As a whole, the American flag symbolizes our nation. However, each component of the flag has its own meaning.

The Stars: The stars on the flag represent the number of states in the union of states. The US House of Representatives also describe the stars as a“symbol of the heavens and the divine goal to which man has aspired from time immemorial; the stripe is symbolic of the rays of light emanating from the sun

The Stripes: The flag has 13 stripes, each representing the original 13 colonies.

Colors: Red is chosen to represent valor, courage, and hardiness; White is chosen to represent innocence and purity; Blue is chosen to represent justice and perseverance.

Additionally, when folding the flag, all 13 triangular folds have meaning as well.

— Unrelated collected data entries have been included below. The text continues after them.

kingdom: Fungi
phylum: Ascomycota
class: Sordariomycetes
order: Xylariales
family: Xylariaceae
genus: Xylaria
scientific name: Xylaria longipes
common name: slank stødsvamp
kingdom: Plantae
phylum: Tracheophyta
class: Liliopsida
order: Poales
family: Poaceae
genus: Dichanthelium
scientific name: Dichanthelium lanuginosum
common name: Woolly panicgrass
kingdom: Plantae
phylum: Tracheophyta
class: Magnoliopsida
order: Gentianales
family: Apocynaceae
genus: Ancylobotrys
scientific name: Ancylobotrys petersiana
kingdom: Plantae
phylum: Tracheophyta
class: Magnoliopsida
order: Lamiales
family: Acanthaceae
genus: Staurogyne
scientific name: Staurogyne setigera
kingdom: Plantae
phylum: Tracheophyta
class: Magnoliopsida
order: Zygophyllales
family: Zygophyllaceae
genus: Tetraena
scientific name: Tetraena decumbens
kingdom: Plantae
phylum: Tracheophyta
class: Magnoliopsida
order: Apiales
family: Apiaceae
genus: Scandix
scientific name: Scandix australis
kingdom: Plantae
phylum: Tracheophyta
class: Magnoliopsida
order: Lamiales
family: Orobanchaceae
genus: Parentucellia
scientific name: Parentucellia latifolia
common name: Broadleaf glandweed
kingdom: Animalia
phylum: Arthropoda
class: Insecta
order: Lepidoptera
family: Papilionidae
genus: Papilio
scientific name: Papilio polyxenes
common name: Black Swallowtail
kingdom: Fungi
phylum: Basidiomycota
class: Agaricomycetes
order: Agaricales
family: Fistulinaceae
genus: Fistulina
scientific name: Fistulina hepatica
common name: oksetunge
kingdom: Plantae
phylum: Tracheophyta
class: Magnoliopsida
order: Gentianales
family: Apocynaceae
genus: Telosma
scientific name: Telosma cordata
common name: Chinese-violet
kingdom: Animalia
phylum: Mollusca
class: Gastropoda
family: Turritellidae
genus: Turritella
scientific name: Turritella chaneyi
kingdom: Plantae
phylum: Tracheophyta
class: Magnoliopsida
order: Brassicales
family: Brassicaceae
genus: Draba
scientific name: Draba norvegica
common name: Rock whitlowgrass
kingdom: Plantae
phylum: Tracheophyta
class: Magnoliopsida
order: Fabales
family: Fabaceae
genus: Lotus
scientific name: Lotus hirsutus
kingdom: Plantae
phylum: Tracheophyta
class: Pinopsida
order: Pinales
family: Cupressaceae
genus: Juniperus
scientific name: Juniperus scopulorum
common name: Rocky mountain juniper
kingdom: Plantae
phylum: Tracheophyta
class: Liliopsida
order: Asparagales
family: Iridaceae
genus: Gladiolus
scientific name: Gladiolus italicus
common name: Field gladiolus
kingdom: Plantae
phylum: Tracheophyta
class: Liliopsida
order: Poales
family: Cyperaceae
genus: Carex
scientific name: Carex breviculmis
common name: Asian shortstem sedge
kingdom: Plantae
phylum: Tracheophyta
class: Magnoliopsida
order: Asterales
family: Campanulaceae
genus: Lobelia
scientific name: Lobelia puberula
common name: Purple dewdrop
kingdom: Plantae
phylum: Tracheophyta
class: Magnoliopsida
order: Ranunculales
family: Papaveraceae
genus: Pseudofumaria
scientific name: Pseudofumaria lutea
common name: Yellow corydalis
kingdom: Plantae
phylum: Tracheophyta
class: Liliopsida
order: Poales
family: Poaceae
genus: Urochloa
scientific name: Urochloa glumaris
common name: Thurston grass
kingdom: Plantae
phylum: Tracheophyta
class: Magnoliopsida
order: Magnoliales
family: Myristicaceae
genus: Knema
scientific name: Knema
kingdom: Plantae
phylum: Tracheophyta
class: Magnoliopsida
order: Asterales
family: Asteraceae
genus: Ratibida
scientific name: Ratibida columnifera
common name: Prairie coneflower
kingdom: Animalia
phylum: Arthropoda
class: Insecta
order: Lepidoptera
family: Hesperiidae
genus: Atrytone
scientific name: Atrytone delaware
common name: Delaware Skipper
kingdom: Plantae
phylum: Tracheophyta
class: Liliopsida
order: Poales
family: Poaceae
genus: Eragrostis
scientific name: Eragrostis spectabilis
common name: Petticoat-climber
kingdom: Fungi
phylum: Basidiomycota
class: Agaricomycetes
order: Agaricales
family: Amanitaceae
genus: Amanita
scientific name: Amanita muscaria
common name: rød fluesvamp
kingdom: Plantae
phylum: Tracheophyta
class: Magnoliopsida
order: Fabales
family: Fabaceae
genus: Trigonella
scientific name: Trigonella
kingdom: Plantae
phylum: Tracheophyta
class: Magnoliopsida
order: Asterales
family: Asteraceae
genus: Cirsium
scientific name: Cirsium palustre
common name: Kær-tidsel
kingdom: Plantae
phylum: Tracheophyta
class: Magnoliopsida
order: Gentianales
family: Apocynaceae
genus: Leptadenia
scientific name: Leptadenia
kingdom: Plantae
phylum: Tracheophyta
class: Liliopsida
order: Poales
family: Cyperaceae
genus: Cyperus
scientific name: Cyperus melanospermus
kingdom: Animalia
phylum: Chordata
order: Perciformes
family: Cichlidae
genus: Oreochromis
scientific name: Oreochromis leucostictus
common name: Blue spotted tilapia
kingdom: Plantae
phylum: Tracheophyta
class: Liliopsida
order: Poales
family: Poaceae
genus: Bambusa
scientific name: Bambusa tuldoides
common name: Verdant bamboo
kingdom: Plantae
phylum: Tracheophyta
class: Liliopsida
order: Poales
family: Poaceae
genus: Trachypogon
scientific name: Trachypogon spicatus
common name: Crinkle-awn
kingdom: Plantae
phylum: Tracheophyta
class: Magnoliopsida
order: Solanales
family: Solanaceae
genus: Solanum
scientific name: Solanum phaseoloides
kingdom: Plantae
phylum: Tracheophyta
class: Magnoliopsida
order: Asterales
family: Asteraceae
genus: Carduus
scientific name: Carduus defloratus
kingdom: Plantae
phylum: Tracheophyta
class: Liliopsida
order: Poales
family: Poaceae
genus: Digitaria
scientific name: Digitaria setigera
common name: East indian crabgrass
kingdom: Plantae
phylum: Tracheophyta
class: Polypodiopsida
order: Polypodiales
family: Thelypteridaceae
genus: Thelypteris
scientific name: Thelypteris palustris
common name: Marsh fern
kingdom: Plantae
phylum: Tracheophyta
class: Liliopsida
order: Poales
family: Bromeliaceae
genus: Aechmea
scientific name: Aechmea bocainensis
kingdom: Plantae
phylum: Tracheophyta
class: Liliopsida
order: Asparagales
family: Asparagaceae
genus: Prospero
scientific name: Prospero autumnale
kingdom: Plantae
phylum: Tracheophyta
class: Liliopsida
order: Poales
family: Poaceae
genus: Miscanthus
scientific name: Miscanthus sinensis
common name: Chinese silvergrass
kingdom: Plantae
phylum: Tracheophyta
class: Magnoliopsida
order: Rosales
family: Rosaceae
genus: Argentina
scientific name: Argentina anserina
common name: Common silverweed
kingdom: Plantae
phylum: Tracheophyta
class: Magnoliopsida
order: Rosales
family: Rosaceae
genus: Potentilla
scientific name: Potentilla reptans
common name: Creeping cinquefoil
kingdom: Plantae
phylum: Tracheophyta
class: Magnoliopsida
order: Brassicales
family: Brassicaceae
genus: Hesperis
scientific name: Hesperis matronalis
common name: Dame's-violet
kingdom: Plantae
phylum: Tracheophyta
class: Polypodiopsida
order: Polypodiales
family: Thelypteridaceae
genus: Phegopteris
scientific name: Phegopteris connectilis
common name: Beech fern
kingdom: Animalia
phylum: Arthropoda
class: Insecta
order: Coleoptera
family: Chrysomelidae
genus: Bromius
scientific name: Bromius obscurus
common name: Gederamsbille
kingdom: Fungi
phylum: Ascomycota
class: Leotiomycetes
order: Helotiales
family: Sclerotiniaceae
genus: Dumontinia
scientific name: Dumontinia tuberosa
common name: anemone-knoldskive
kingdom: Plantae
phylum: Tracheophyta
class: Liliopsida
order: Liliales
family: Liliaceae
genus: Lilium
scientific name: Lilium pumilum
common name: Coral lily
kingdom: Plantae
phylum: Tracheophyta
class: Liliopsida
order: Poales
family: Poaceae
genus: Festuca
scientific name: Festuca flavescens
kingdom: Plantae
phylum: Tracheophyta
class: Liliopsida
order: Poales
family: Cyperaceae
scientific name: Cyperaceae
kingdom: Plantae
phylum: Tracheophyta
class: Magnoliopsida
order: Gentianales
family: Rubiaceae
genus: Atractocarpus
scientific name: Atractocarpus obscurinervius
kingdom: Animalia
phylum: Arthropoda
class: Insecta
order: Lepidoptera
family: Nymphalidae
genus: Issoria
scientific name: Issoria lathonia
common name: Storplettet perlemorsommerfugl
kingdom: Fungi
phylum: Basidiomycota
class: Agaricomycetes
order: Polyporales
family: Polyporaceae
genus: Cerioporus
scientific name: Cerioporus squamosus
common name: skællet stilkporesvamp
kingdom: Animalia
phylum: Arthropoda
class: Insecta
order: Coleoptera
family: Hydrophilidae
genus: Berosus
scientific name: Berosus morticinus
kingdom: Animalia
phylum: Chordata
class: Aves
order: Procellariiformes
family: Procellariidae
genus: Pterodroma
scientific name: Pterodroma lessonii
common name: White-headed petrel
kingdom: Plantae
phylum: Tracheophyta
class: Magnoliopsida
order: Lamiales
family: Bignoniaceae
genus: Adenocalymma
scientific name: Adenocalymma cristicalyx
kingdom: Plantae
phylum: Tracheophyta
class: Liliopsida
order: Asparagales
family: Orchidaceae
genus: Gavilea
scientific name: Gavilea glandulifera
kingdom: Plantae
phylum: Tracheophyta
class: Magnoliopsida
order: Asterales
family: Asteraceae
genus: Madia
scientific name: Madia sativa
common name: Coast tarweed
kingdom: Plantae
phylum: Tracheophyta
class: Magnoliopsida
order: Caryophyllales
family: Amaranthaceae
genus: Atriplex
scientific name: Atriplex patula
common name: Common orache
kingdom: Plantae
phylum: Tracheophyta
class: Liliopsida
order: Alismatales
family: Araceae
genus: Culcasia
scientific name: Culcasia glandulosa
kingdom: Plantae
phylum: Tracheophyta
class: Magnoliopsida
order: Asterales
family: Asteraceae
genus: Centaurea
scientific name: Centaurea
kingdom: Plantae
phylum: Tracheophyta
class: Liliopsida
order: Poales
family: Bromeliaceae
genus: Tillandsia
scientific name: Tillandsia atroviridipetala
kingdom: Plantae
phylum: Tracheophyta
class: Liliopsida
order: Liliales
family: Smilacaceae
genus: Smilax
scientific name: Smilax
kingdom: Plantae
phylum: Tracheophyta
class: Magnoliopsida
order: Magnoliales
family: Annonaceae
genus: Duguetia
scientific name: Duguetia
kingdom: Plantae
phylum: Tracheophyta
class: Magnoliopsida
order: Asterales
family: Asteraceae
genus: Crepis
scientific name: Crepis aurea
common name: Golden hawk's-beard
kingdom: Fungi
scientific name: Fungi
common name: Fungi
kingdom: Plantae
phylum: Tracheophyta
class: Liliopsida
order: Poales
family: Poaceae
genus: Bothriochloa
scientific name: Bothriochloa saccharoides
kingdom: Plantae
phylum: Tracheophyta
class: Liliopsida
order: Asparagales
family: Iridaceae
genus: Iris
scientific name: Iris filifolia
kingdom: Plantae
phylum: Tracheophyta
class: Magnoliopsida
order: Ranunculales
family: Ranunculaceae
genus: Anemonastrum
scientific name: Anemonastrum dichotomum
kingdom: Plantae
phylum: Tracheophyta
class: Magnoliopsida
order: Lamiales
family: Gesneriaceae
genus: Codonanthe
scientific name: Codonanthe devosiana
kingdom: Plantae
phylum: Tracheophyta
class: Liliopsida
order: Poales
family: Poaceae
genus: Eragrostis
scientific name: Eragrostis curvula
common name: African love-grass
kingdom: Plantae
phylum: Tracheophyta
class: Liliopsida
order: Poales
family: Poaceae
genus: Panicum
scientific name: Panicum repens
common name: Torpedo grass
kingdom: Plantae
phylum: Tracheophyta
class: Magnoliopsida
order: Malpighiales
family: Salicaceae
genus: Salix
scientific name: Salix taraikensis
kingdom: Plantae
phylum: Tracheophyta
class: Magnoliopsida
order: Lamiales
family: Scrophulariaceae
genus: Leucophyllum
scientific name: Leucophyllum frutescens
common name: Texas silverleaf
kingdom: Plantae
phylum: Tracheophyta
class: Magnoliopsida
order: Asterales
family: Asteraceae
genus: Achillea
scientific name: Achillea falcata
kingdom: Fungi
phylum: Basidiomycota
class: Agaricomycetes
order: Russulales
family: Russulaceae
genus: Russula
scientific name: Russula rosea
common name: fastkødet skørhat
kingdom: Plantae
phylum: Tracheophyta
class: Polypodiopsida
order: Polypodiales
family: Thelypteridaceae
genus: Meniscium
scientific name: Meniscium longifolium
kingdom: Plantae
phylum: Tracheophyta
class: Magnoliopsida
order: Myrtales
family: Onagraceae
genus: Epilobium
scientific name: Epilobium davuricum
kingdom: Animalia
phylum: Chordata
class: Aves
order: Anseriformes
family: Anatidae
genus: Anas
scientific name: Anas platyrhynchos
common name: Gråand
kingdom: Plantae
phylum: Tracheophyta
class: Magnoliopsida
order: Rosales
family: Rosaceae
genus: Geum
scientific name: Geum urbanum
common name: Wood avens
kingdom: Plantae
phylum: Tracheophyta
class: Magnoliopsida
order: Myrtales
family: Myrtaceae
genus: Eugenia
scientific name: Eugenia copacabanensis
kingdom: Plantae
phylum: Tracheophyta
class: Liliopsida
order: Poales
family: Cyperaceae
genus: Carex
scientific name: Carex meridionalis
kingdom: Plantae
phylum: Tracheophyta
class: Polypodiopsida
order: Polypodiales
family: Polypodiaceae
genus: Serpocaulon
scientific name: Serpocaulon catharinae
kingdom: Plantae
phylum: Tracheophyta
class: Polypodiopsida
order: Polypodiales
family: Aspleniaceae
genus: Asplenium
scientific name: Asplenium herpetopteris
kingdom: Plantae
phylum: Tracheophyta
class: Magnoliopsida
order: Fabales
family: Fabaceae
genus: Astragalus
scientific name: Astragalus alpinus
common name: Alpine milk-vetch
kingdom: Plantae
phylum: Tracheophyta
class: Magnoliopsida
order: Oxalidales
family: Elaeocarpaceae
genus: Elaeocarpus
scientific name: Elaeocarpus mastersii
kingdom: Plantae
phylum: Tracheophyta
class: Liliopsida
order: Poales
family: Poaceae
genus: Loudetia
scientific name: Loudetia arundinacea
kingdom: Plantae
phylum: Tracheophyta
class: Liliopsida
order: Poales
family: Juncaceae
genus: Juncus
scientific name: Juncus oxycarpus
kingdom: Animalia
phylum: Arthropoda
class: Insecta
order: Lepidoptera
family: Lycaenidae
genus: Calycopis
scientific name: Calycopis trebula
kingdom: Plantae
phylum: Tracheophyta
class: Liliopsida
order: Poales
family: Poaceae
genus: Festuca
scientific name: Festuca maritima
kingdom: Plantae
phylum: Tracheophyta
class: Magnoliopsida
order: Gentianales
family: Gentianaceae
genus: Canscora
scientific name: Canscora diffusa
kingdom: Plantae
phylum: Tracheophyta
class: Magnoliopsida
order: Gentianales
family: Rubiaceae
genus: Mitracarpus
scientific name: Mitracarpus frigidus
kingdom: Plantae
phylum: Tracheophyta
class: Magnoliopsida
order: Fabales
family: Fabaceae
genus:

  • The first fold of our flag is a symbol of life.
  • The second fold is a symbol of our belief in eternal life.
  • The third fold is made in honor and remembrance of the veteran departing our ranks, and who gave a portion of his or her life for the defense of our country to attain peace throughout the world.
  • The fourth fold represents our weaker nature; as American citizens trusting in God, it is Him we turn to in times of peace, as well as in times of war, for His divine guidance.
  • The fifth fold is a tribute to our country. In the words of Stephen Decatur, “Our country, in dealing with other countries, may she always be right, but it is still our country, right or wrong.”
  • The sixth fold is for where our hearts lie. It is with our heart that we pledge allegiance to the flag of the United States of America, and to the republic for which it stands, one nation under God, indivisible, with liberty and justice for all.
  • The seventh fold is a tribute to our armed forces, for it is through the armed forces that we protect our country and our flag against all enemies, whether they be found within or without the boundaries of our republic.
  • The eighth fold is a tribute to the one who entered into the valley of the shadow of death, that we might see the light of day, and to honor our mother, for whom it flies on Mother’s Day.
  • The ninth fold is a tribute to womanhood. It has been through their faith, love, loyalty and devotion that has molded the character of the men and women who have made this country great.
  • The 10th fold is a tribute to father, who has also given his sons and daughters for the defense of our country since he or she was first born.
  • The 11th fold represents the lower portion of the seal of King David and King Solomon and glorifies the God of Abraham, Isaac and Jacob.
  • The 12th fold represents an emblem of eternity and glorifies God the Father, the Son and Holy Ghost.
  • The 13th and last fold, when the flag is completely folded, the stars are uppermost, reminding us of our national motto, “In God We Trust.”